Latest sizable public relations challenge: ‘Our Boys’

In the meantime, the next sizable public relations problem has emerged. The HBO channel is broadcasting – in collaboration with the Israel Keshet broadcaster – a series titled “Our Boys.” The series focuses on the exceptional case of the kidnapping and murder of a Palestinian teenager by three Jewish terrorists in summer 2014. This happened after the kidnapping and murder of three Israeli teens by Hamas terrorists.

The decision to focus on the murder of one Palestinian youth by three marginalized Israelis who represented no one but themselves and who were publicly denounced by all walks of Israeli society, rather than on the murder of the Israeli teens by the full-fledged terror group that rules the Gaza Strip and may well gain control over Judea and Samaria, is an extremely biased choice. In other words, the series has turned an extreme exception into a supposed rule while overlooking a longstanding murderous societal pattern.
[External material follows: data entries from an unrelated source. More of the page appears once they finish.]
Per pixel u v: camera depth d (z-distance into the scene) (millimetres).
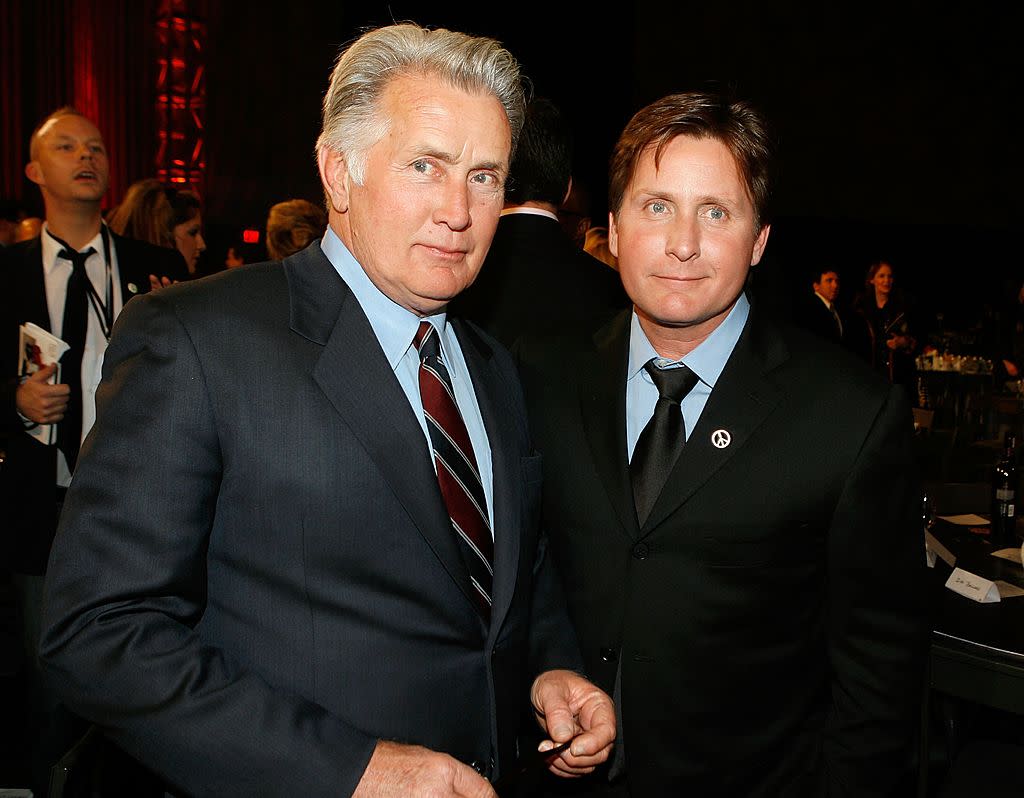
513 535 1197
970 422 5957
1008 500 2287
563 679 1266
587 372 1498
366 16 8406
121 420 992
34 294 2305
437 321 1230
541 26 8930
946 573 2045
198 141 8328
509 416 1312
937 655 1676
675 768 1332
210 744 930
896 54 8961
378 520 1056
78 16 8477
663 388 1401
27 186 8578
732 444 1328
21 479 2197
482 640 1141
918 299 9125
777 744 1357
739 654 1317
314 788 937
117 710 933
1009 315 8406
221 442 1021
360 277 1148
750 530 1306
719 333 1401
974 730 2756
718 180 1274
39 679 2225
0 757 2660
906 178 9070
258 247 6797
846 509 1309
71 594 948
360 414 1062
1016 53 9055
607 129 9133
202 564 1018
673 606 1321
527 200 2072
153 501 970
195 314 1054
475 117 1066
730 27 8859
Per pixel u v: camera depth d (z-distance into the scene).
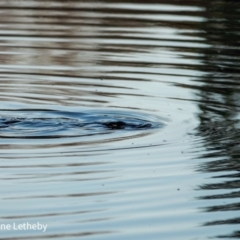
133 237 18.55
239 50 40.66
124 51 40.03
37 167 23.12
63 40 41.81
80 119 28.98
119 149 25.06
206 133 27.22
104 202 20.53
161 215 19.86
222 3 53.00
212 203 20.72
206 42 42.06
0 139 25.89
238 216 19.92
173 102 31.83
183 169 23.22
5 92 32.78
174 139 26.39
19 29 43.97
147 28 44.88
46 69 36.75
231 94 33.09
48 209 19.98
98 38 42.38
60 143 25.62
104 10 49.94
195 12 49.28
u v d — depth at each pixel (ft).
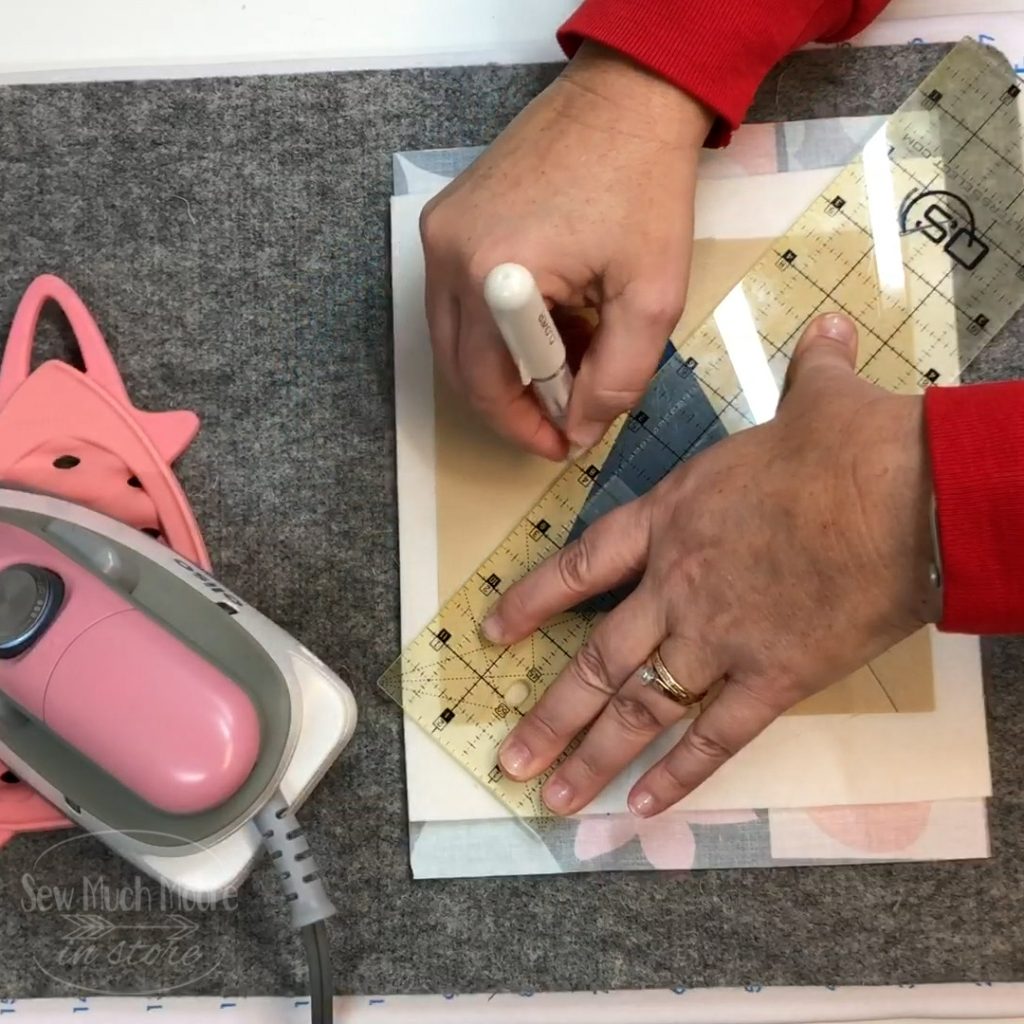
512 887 1.85
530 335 1.29
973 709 1.80
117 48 1.98
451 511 1.87
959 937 1.81
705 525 1.52
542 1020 1.83
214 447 1.94
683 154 1.61
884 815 1.81
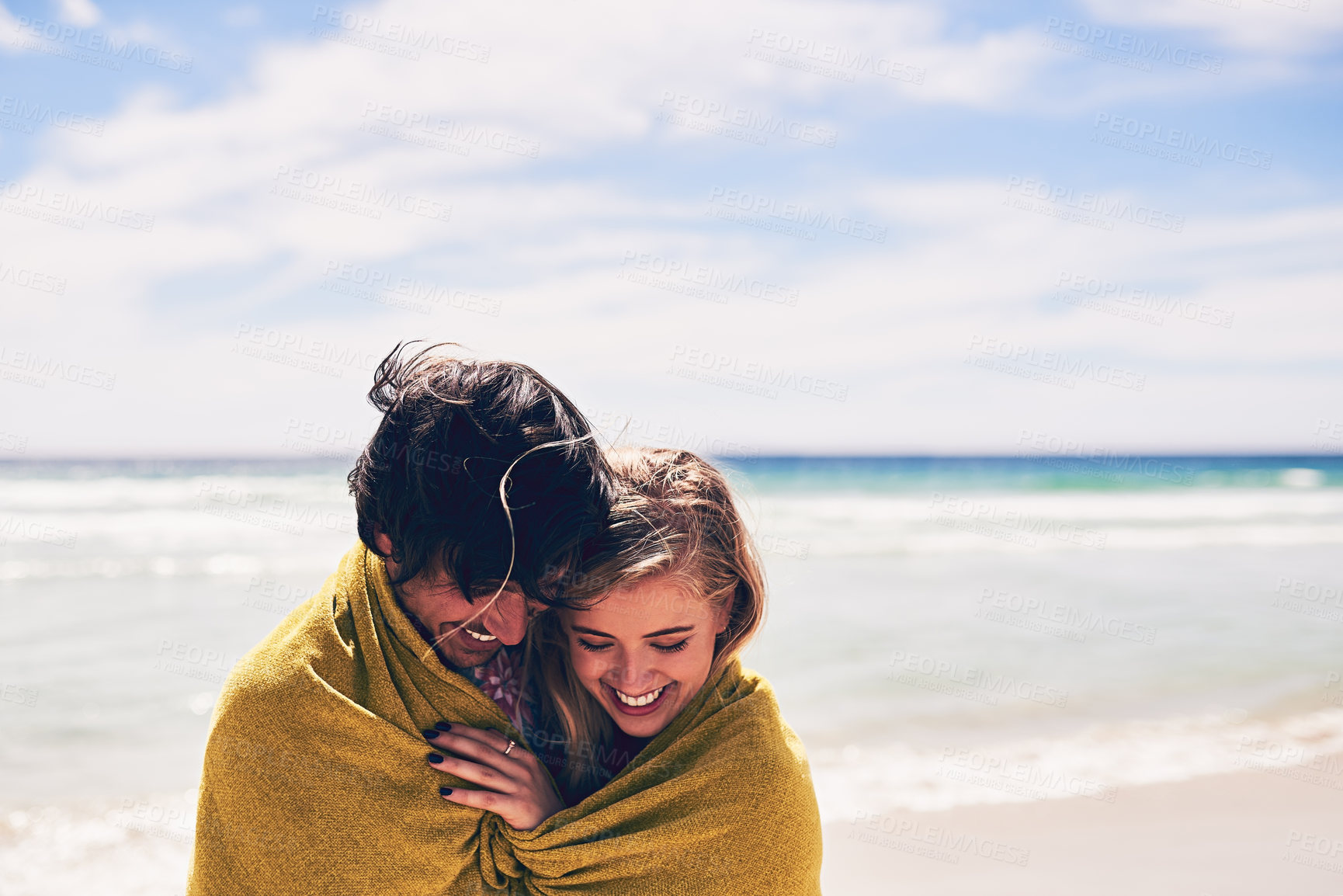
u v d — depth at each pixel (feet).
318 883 5.72
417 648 6.01
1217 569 52.85
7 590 43.24
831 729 21.67
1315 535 75.77
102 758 20.40
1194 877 14.12
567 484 5.60
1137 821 16.24
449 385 5.55
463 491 5.38
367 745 5.82
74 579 46.62
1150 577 49.08
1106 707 23.65
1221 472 188.75
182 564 51.78
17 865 14.96
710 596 6.26
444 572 5.58
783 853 6.20
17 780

There are many cases of Israeli youngsters killed by Palestinian terrorists. Parents of Palestinian terrorists are often proud of the murderous crimes of their children.

Israel’s response to the series so far has, once again, been tepid and amateurish.

No opposition politician has raised in the Knesset the issue of the government’s failure to establish an anti-propaganda agency. Nor has it come up in the current election campaign. The radical failure to fight back systematically against massive, hateful propaganda aimed at Israel is highly demoralizing for the Israeli people and has a serious negative impact on the country.